"They're spendin' lashings of money on them. Won't make a farthing profit, I don't suppose; but the show should be all right. They're getting a 'pro.' down to stage-manage 'em."

"My word, they are going it! Hallo, Joey!"

Miss Gaymer's entrance brought theatrical conversation up to fever heat; and for the rest of the meal, and indeed for the next few days, Hughie lived and breathed in a world composed of rickety scenery, refractory pulleys, and hot size, inhabited by people who were always talking, usually cross, and most intermittent in their feeding-times.

One afternoon Joan took him down to the Hall, ostensibly as a companion, in reality to shift some large flats of scenery, too wide for feminine arms to span.

Captain Leroy had already offered himself in that capacity, but his services had been brutally declined, on the ground that the scenery was not concave.
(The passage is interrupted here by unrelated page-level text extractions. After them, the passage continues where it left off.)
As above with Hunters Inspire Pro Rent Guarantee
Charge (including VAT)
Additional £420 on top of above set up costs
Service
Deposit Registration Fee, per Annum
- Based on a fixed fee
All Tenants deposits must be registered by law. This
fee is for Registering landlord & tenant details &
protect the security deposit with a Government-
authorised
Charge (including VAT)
"The programmes are being printed to-day. We are going to have the tableaux in the first half," Joan rattled on, as they walked through the plantations. "Well-known pictures, you know. Some of them are perfectly lovely. I am in three," she added, rather naïvely.

Hughie asked for details.

"Well, the first one is to be The Mirror of Venus—a lot of girls looking into a pool."

"Are you in that?"

"Not much! That is for all the riff-raff who have crowded in without being invited—the Mellishes, and the Crumfords, and the Joblings. (You know the lot!) There's another tableau for their men: such horrors, my dear! But that disposes of them for Part One: they don't have to appear again until the waxworks. Then there's a perfectly sweet one—The Gambler's Wife."